Because Chronicles...like Ezra...tells of a deep yearning for the restoration of a nation to greatness, and looks to the past with a powerful hunger. That shapes the way memory is recalled, and the way that the story of the past is told.
There are many changes, like largely ignoring the history of those cursed "northern Kingdom" Samaritans. Most relevant, given the liturgist in question, is how Chronicles approaches King David, first and greatest of the kings of the Jewish people.

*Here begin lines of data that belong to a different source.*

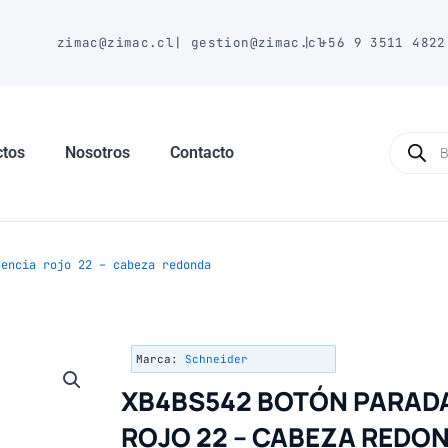
E
zimac@zimac.cl
|
gestion@zimac.cl
|
+56 9 3511 4822
Búsque
de
ctos
Nosotros
Contacto
produc
encia rojo 22 – cabeza redonda
Marca:
Schneider
XB4BS542 BOTÓN PARAD
ROJO 22 – CABEZA REDO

In the older stories of David, those told in the Deuteronomistic History, he is remembered as deeply human. In 1 and 2 Samuel, David is an emotionally complex soul. He cares deeply for Saul and his son Jonathan, even though the erratic, moody Saul threatens his life over and over again. When David's son Absalom rises up to take power from him, David desperately clings to hope for reconciliation, and when the news of Absalom's death is brought to David, his heart is utterly broken. David knows indolence and lust, murdering the honorable Uriah to cover up his infidelity with Uriah's wife Bathsheba. The prophet Nathan is forced to confront David with the horror of his actions, and David is shattered and repentant. At the end of his life, David is a weak and diminished old man, easily manipulated by Nathan and Bathsheba so that Bathsheba's child Solomon can take the throne.
These are meaty, real, earthy stories, ones that speak to the truth of our human mess and the ways even the best of us fail to uphold God's covenant. They teach and they preach powerfully to the human condition, and are willing to question power. Particularly the power of kings, because kings are people, and people are a mess.

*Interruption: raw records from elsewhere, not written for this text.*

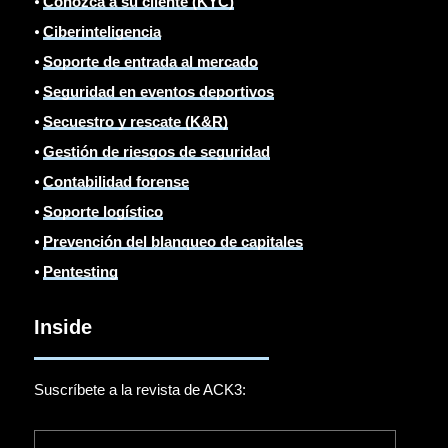
⦁
Conozca a su cliente (KYC)
⦁
Ciberinteligencia
⦁
Soporte de entrada al mercado
⦁
Seguridad en eventos deportivos
⦁
Secuestro y rescate (K&R)
⦁
Gestión de riesgos de seguridad
⦁
Contabilidad forense
⦁
Soporte logístico
⦁
Prevención del blanqueo de capitales
⦁
Pentesting
Inside
Suscríbete a la revista de ACK3:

That ain't how Chronicles presents David.
Even though Chronicles is almost entirely reliant on the history recorded by those earlier books, it spins their story with the doggedness of a White House Press Secretary.
David, or so Chronicles describes him, was perfect. He's buffed and without blemish, run through an Instagram filter, naturally tan and with a full thick head of hair.
Ezra's David almost never puts a foot wrong or makes a bad choice, unless Satan himself leads him astray. He never weeps or shows weakness. The conflict between David and Saul is only mentioned sotto voce, and there is no discussion of any of the intrigue in David's house. There is no Bathsheba-canoodling in Chronicles. The fight with Goliath isn't mentioned, likely because that would suggest David was once small and not mighty. David fights, and wins, and fights, and wins, and gives long set piece speeches about building the temple with specific attention to the choice of only the best and most expensive materials. He hands over the throne to Solomon completely of his own volition.
As narrative, it's pretty danged flat, and Ezra's scribal compulsion to insert Lists of People and Things don't help that cause none, neither. There's a reason that all the stories we retell and remember aren't from Chronicles, because generally speaking, we don't read aloud from spreadsheets in worship.
Taken as a whole, Chronicles is history as hagiography, history as a glossing-over of anything uncomfortable or difficult or messy, history that desperately wants to find perfection in the glories of the past and the shine of remembered wealth and power.
Which, I would contend, is precisely why it is God's will that Chronicles remain forever part of sacred scripture. Because human beings are great at editing out the hard parts, not being challenged or changed, and utterly failing to learn from our mistakes. We need to remember
Lord, does history teach how we're great at that.